HISTORY OF RTC
RTC has come a long way since the first conference was held in October 2005. The inaugural conference, created from the vision of Wesley Benn, was an intimate affair, attracting 89 attendees to a location outside Sydney, Australia. A single stream of sessions was offered.
In subsequent years the conference grew steadily, both in numbers and, importantly in the range and depth of the sessions offered. The second conference was held at Port Stephens, NSW, Australia. 120 delegates made the journey.
2007 introduced the RTC Roadshow, the only time the conference has been held in this way. The Conference, in a one day format toured Brisbane, Sydney, Auckland, Melbourne and Perth, introducing large numbers to RTC.
In 2008, returning to a 3 day format, the conference was held in Sydney, Australia. Attendance numbers were affected by a late change of venue, but still 165 came. This conference greatly increased the number of classes to cover the rapid uptake of Revit in engineering disciplines, with three and sometimes four classes held concurrently for a total of 32 sessions with 26 speakers.
2009 witnessed exponential growth despite the serious setbacks of the Global Financial Crisis and the Swine Flu Epidemic. Held in Melbourne, Australia, attendance increased to 218, allowing for four continuous streams (covering 65 sessions delivered by 45 speakers), with the introduction of Principals’ Day, ‘Presentation & Visualisation’ and ‘BIM Manager’ streams, as well as lab sessions, a much expanded exhibition area, and the first ‘glorious gadgets’ session. The conference also sparked the great Revit content debate which has led to the ANZRS Content Guidelines project (www.anzrs.org).
In 2010, the 6th RTC event was held in Sydney, Australia. The conference attracted over 300 participants (up 35% from 2009) from 10 countries, who chose from 72 classes, labs, discussion forums, and presentations with five simultaneous streams.
Most of the participants at the first conference came from architecture and interior design, but now with the emergence of Revit MEP and Revit Structure, and the increasing use of applications such as Navisworks and ProjectWise, the conference has seen a dramatic increase in the number of attendees from engineering disciplines. The 2010 and 2011 conferences have hosted delegates from contracting, public works, project management and education. In fact, principals, office managers, architects, engineers, students, academics in related fields, CAD/BIM managers, construction managers, contractors, quantity surveyors, subcontractors, developers, project managers, property owners, draftspersons, designers, digital modellers, and visualisation artists were all represented. Many firms chose to send a number of participants to cover the range of subjects on offer.
In 2011, RTC was held on Australia’s Gold Coast, attracting 460 delegates (an increase of over 50% on the previous year).

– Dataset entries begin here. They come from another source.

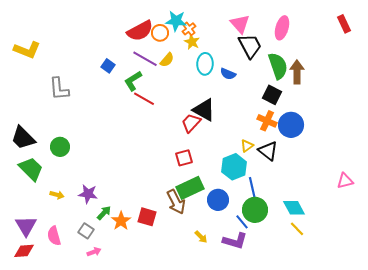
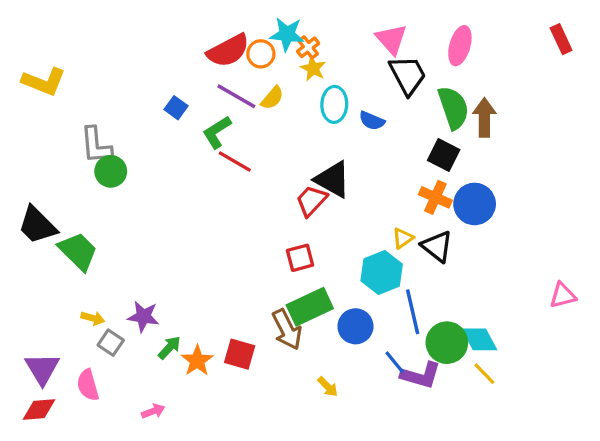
green circle: (60, 147) -> (111, 171), moved
green trapezoid: (31, 169) -> (78, 251), moved
green circle: (255, 210) -> (447, 343), moved
gray square: (86, 231) -> (111, 343), moved
purple L-shape: (235, 241) -> (421, 375), moved

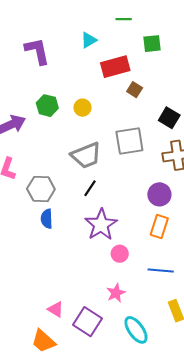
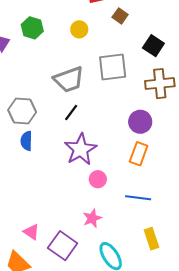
yellow circle: (82, 108) -> (79, 29), moved

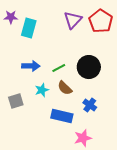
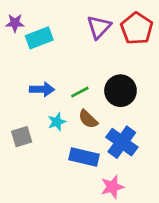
cyan rectangle: (29, 28) -> (39, 38), turned 54
blue cross: (90, 105) -> (122, 142), size x1.6

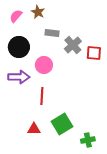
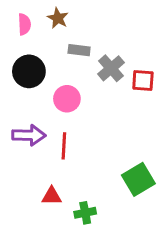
pink semicircle: (16, 16) -> (24, 24), turned 136
purple arrow: (19, 77) -> (29, 135), moved
green square: (62, 124) -> (138, 179), moved
green cross: (88, 140) -> (85, 213), moved

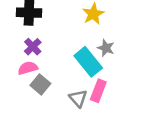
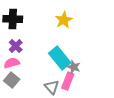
gray star: (106, 48) -> (74, 67), moved
gray square: (40, 84) -> (12, 80), moved

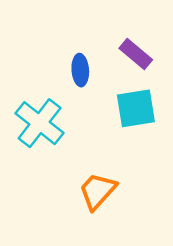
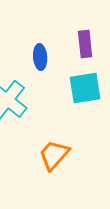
purple rectangle: (136, 54) -> (85, 44), turned 44

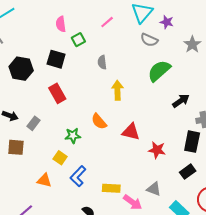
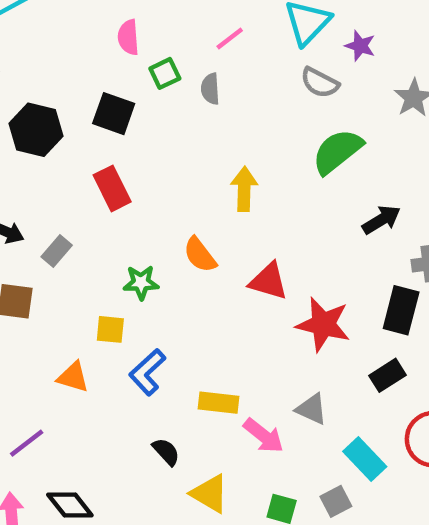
gray semicircle: (102, 62) -> (210, 89), moved
red star: (157, 150) -> (323, 324), size x1.4
yellow square: (60, 158) -> (110, 329), turned -32

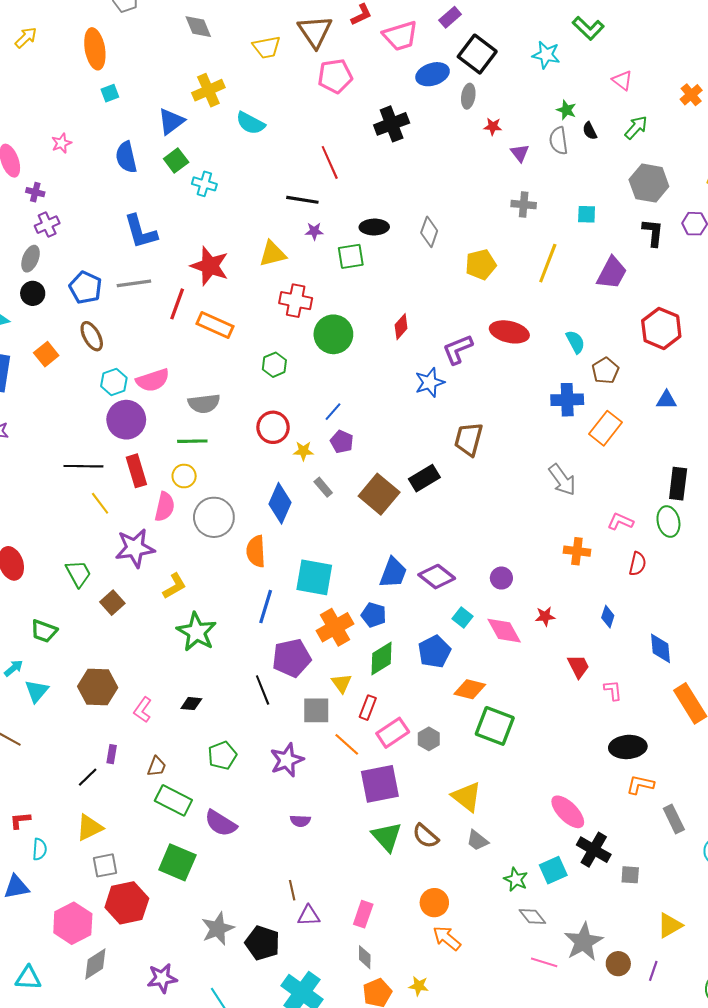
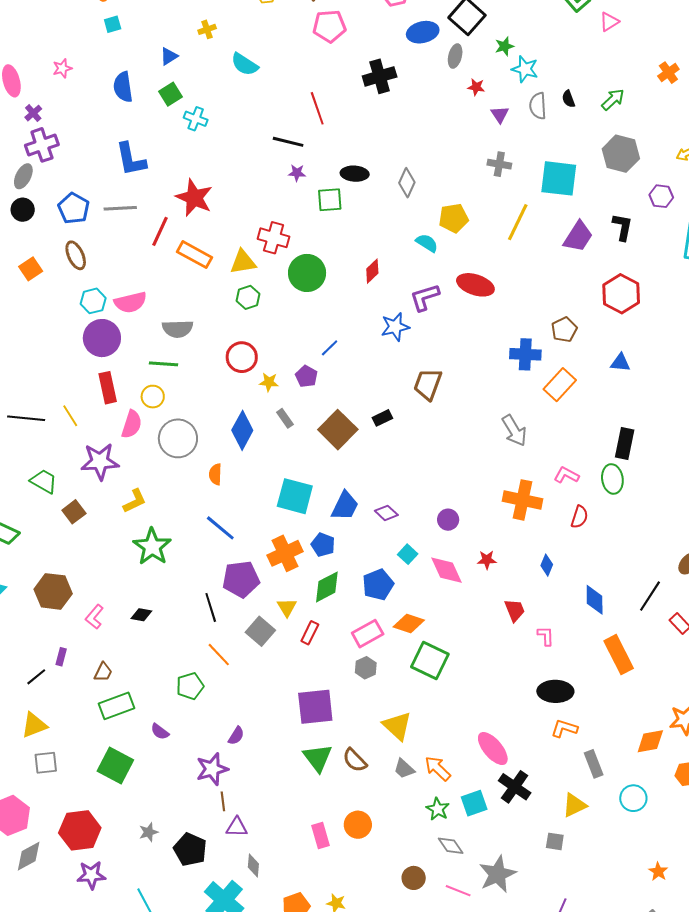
cyan star: (546, 55) -> (525, 69), moved
pink triangle: (622, 80) -> (609, 22), moved, turned 45
yellow cross: (208, 90) -> (207, 29), size x0.6
green star: (566, 110) -> (504, 46), moved, turned 30
blue triangle: (171, 121) -> (169, 56), size x0.7
purple cross: (35, 192) -> (33, 113), turned 30
cyan square: (587, 214) -> (559, 178), size x2.0
purple cross: (47, 225) -> (42, 145), size x1.4
black L-shape: (653, 233) -> (622, 227), moved
yellow triangle: (273, 254) -> (243, 262), moved
cyan semicircle: (575, 342) -> (427, 243), moved, turned -35
blue line: (333, 412) -> (330, 348), moved
black line: (83, 466) -> (26, 418), moved
black rectangle: (424, 478) -> (382, 418), size x0.7
orange semicircle: (256, 551) -> (215, 474), size x0.7
orange cross: (577, 551) -> (523, 500), size x1.5
green trapezoid: (78, 573) -> (44, 481), turned -36
cyan square: (314, 577) -> (295, 496), moved
purple diamond: (437, 577) -> (386, 513), size x0.7
blue line: (266, 607) -> (220, 528), turned -72
gray square: (316, 710) -> (260, 631), turned 36
pink rectangle: (393, 733) -> (368, 634), moved
orange line: (347, 744) -> (219, 655), moved
green pentagon: (222, 755) -> (190, 686), moved
purple star: (287, 760) -> (212, 769), moved
green rectangle: (173, 800) -> (117, 706), turned -52
purple semicircle: (300, 821) -> (236, 736), turned -66
purple semicircle: (221, 823) -> (160, 732), size x0.6
gray square: (630, 875) -> (555, 841), moved
red hexagon: (127, 903) -> (80, 830), moved
pink rectangle: (363, 914) -> (320, 835), moved, turned -40
yellow triangle: (670, 925) -> (574, 805), moved
gray star: (218, 929) -> (149, 832), size x0.6
orange arrow: (447, 938) -> (438, 768), moved
gray diamond: (365, 957) -> (253, 865), moved
brown circle: (618, 964) -> (414, 878), moved

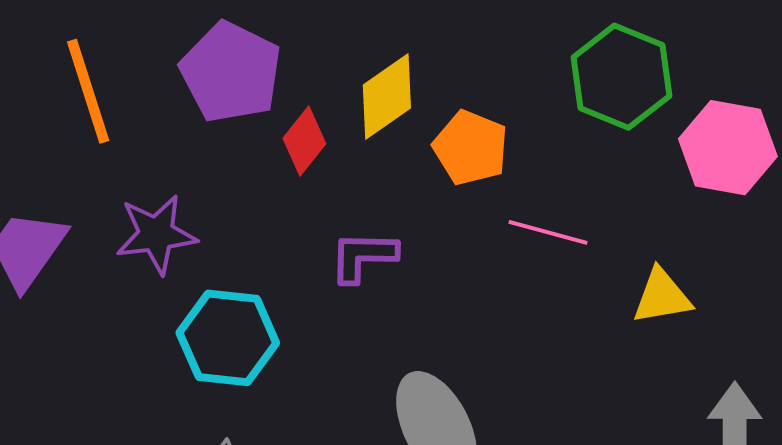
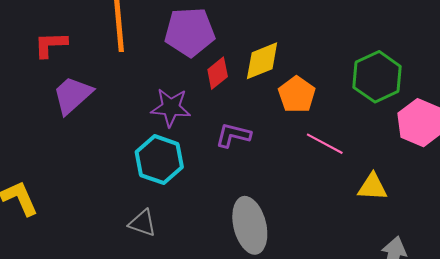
purple pentagon: (231, 72) -> (190, 32), turned 30
purple star: (156, 234) -> (171, 107), moved

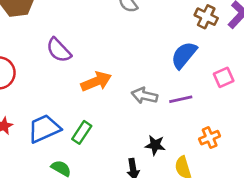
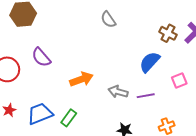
purple semicircle: (59, 50) -> (41, 57), moved

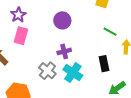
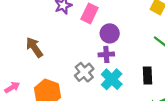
purple circle: (62, 20) -> (110, 33), moved
pink rectangle: (21, 36) -> (90, 13), moved

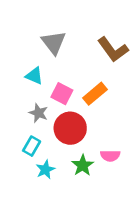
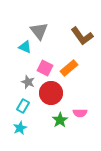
cyan triangle: (34, 76) -> (25, 47), moved
cyan star: (45, 170) -> (20, 128), moved

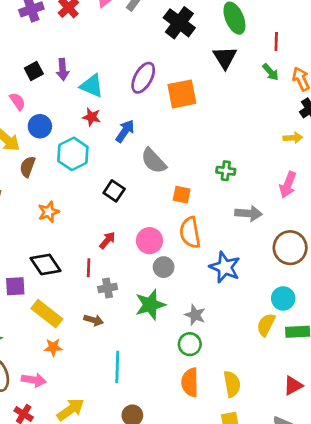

In addition to this (and following many years of encouragement from industry and peers in the USA), the inaugural RTC North America event was held in California. It was an overwhelming success, attracting 300 attendees in its first year, offering up to 8 concurrent streams and almost 100 classes. You can imagine our delight when we found that over 76% of survey respondents rated our inaugural conference as 'Excellent' and over 90% of respondents stated they would attend in the future.
In 2012, RTC Australasia was held in Wollongong, NSW, offering 7 concurrent streams and over 90 classes. This event saw a slight decline in numbers, attracting 395 delegates. This decrease has been attributed to the location of the event and the undesirability of the destination as seen by potential attendees. RTC North America was held in Stone Mountain, Georgia, the event attracted 365 attendees, a 27% increase on the previous year. With over 100 classes across 8 concurrent streams, RTC has firmly developed its brand within the North American market.
RTC will continue to offer advice and training from some of the world's top instructors and industry experts, bringing relevant techniques, honed in practice, to attendees. It will continue to attract the support of key industry players, offering an event targeted to the specific needs of users with Revit at the centre of their workflows. Growth in attendance has allowed the conference to cover a broader and deeper range of subjects, but RTC will always pride itself on its intimate, friendly and casual nature.